** Opening Material supplied block **

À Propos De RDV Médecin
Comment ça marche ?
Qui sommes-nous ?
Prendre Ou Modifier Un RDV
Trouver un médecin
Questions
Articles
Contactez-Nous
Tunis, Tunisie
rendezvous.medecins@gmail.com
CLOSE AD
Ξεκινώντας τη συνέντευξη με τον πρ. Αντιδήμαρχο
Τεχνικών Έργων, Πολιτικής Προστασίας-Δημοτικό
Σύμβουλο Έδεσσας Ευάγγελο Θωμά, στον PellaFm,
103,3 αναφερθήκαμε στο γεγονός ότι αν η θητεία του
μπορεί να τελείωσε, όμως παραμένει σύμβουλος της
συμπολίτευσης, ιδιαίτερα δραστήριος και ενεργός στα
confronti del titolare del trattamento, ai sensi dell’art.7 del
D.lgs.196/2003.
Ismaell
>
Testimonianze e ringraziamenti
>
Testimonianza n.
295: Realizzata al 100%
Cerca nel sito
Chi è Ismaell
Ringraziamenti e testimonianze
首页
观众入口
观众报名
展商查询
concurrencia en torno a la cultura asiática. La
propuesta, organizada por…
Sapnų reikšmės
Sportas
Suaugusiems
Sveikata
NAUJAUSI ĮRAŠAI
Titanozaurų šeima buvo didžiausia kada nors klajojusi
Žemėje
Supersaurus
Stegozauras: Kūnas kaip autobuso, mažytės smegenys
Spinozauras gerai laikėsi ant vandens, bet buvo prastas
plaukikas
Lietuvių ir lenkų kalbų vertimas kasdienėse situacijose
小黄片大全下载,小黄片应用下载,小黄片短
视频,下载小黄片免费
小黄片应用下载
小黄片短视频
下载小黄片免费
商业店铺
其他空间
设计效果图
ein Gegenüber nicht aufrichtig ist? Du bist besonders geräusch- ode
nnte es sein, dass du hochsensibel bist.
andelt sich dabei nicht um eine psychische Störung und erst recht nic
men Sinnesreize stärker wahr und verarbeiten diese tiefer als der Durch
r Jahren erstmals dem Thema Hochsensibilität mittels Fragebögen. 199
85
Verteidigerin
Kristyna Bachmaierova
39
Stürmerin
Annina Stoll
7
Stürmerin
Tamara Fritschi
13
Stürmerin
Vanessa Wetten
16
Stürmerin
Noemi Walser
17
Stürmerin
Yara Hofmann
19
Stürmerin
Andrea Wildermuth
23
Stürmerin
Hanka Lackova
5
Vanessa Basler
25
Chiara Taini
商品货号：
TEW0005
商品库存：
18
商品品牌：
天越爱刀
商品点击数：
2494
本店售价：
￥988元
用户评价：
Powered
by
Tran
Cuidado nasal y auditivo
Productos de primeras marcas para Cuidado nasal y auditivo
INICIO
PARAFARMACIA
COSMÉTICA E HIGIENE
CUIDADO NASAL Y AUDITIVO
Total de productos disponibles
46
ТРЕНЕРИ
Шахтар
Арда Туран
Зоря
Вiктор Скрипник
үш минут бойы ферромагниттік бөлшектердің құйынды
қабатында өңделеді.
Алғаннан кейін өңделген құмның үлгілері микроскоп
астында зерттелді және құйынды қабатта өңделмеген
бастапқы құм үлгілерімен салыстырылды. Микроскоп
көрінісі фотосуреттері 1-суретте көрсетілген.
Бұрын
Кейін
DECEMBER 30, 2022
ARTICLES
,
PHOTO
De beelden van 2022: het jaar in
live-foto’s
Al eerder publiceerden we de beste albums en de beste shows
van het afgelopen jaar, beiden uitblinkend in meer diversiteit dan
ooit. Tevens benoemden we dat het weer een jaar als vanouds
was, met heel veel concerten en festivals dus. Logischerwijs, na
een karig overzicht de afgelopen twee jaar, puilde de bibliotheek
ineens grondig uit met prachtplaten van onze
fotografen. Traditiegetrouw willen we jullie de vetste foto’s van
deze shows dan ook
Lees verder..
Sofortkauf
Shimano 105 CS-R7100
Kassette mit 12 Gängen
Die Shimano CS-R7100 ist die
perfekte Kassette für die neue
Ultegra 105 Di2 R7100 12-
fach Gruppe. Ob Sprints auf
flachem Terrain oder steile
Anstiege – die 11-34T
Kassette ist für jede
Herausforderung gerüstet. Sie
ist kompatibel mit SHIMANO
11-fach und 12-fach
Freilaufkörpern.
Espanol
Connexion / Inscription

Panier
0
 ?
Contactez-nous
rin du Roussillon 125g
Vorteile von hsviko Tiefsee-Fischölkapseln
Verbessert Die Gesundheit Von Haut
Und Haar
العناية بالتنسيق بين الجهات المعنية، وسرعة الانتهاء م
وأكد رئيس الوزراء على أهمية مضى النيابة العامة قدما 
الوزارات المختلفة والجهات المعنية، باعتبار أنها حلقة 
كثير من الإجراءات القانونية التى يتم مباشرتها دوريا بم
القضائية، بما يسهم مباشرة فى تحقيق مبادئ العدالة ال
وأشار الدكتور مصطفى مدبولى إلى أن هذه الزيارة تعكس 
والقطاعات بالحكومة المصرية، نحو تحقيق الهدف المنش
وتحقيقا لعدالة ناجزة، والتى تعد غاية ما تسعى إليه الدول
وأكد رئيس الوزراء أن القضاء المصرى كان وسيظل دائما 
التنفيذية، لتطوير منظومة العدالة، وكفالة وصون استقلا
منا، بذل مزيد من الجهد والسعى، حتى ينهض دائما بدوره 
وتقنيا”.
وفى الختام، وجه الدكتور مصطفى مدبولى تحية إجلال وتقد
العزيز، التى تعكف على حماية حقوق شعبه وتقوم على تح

** Closing Material supplied block **

What to do: Copy out every line from all the rows above, word for word and in the same order.

Response to the exercise:
À Propos De RDV Médecin
Comment ça marche ?
Qui sommes-nous ?
Prendre Ou Modifier Un RDV
Trouver un médecin
Questions
Articles
Contactez-Nous
Tunis, Tunisie
rendezvous.medecins@gmail.com
CLOSE AD
Ξεκινώντας τη συνέντευξη με τον πρ. Αντιδήμαρχο
Τεχνικών Έργων, Πολιτικής Προστασίας-Δημοτικό
Σύμβουλο Έδεσσας Ευάγγελο Θωμά, στον PellaFm,
103,3 αναφερθήκαμε στο γεγονός ότι αν η θητεία του
μπορεί να τελείωσε, όμως παραμένει σύμβουλος της
συμπολίτευσης, ιδιαίτερα δραστήριος και ενεργός στα
confronti del titolare del trattamento, ai sensi dell’art.7 del
D.lgs.196/2003.
Ismaell
>
Testimonianze e ringraziamenti
>
Testimonianza n.
295: Realizzata al 100%
Cerca nel sito
Chi è Ismaell
Ringraziamenti e testimonianze
首页
观众入口
观众报名
展商查询
concurrencia en torno a la cultura asiática. La
propuesta, organizada por…
Sapnų reikšmės
Sportas
Suaugusiems
Sveikata
NAUJAUSI ĮRAŠAI
Titanozaurų šeima buvo didžiausia kada nors klajojusi
Žemėje
Supersaurus
Stegozauras: Kūnas kaip autobuso, mažytės smegenys
Spinozauras gerai laikėsi ant vandens, bet buvo prastas
plaukikas
Lietuvių ir lenkų kalbų vertimas kasdienėse situacijose
小黄片大全下载,小黄片应用下载,小黄片短
视频,下载小黄片免费
小黄片应用下载
小黄片短视频
下载小黄片免费
商业店铺
其他空间
设计效果图
ein Gegenüber nicht aufrichtig ist? Du bist besonders geräusch- ode
nnte es sein, dass du hochsensibel bist.
andelt sich dabei nicht um eine psychische Störung und erst recht nic
men Sinnesreize stärker wahr und verarbeiten diese tiefer als der Durch
r Jahren erstmals dem Thema Hochsensibilität mittels Fragebögen. 199
85
Verteidigerin
Kristyna Bachmaierova
39
Stürmerin
Annina Stoll
7
Stürmerin
Tamara Fritschi
13
Stürmerin
Vanessa Wetten
16
Stürmerin
Noemi Walser
17
Stürmerin
Yara Hofmann
19
Stürmerin
Andrea Wildermuth
23
Stürmerin
Hanka Lackova
5
Vanessa Basler
25
Chiara Taini
商品货号：
TEW0005
商品库存：
18
商品品牌：
天越爱刀
商品点击数：
2494
本店售价：
￥988元
用户评价：
Powered
by
Tran
Cuidado nasal y auditivo
Productos de primeras marcas para Cuidado nasal y auditivo
INICIO
PARAFARMACIA
COSMÉTICA E HIGIENE
CUIDADO NASAL Y AUDITIVO
Total de productos disponibles
46
ТРЕНЕРИ
Шахтар
Арда Туран
Зоря
Вiктор Скрипник
үш минут бойы ферромагниттік бөлшектердің құйынды
қабатында өңделеді.
Алғаннан кейін өңделген құмның үлгілері микроскоп
астында зерттелді және құйынды қабатта өңделмеген
бастапқы құм үлгілерімен салыстырылды. Микроскоп
көрінісі фотосуреттері 1-суретте көрсетілген.
Бұрын
Кейін
DECEMBER 30, 2022
ARTICLES
,
PHOTO
De beelden van 2022: het jaar in
live-foto’s
Al eerder publiceerden we de beste albums en de beste shows
van het afgelopen jaar, beiden uitblinkend in meer diversiteit dan
ooit. Tevens benoemden we dat het weer een jaar als vanouds
was, met heel veel concerten en festivals dus. Logischerwijs, na
een karig overzicht de afgelopen twee jaar, puilde de bibliotheek
ineens grondig uit met prachtplaten van onze
fotografen. Traditiegetrouw willen we jullie de vetste foto’s van
deze shows dan ook
Lees verder..
Sofortkauf
Shimano 105 CS-R7100
Kassette mit 12 Gängen
Die Shimano CS-R7100 ist die
perfekte Kassette für die neue
Ultegra 105 Di2 R7100 12-
fach Gruppe. Ob Sprints auf
flachem Terrain oder steile
Anstiege – die 11-34T
Kassette ist für jede
Herausforderung gerüstet. Sie
ist kompatibel mit SHIMANO
11-fach und 12-fach
Freilaufkörpern.
Espanol
Connexion / Inscription

Panier
0
 ?
Contactez-nous
rin du Roussillon 125g
Vorteile von hsviko Tiefsee-Fischölkapseln
Verbessert Die Gesundheit Von Haut
Und Haar
العناية بالتنسيق بين الجهات المعنية، وسرعة الانتهاء م
وأكد رئيس الوزراء على أهمية مضى النيابة العامة قدما 
الوزارات المختلفة والجهات المعنية، باعتبار أنها حلقة 
كثير من الإجراءات القانونية التى يتم مباشرتها دوريا بم
القضائية، بما يسهم مباشرة فى تحقيق مبادئ العدالة ال
وأشار الدكتور مصطفى مدبولى إلى أن هذه الزيارة تعكس 
والقطاعات بالحكومة المصرية، نحو تحقيق الهدف المنش
وتحقيقا لعدالة ناجزة، والتى تعد غاية ما تسعى إليه الدول
وأكد رئيس الوزراء أن القضاء المصرى كان وسيظل دائما 
التنفيذية، لتطوير منظومة العدالة، وكفالة وصون استقلا
منا، بذل مزيد من الجهد والسعى، حتى ينهض دائما بدوره 
وتقنيا”.
وفى الختام، وجه الدكتور مصطفى مدبولى تحية إجلال وتقد
العزيز، التى تعكف على حماية حقوق شعبه وتقوم على تح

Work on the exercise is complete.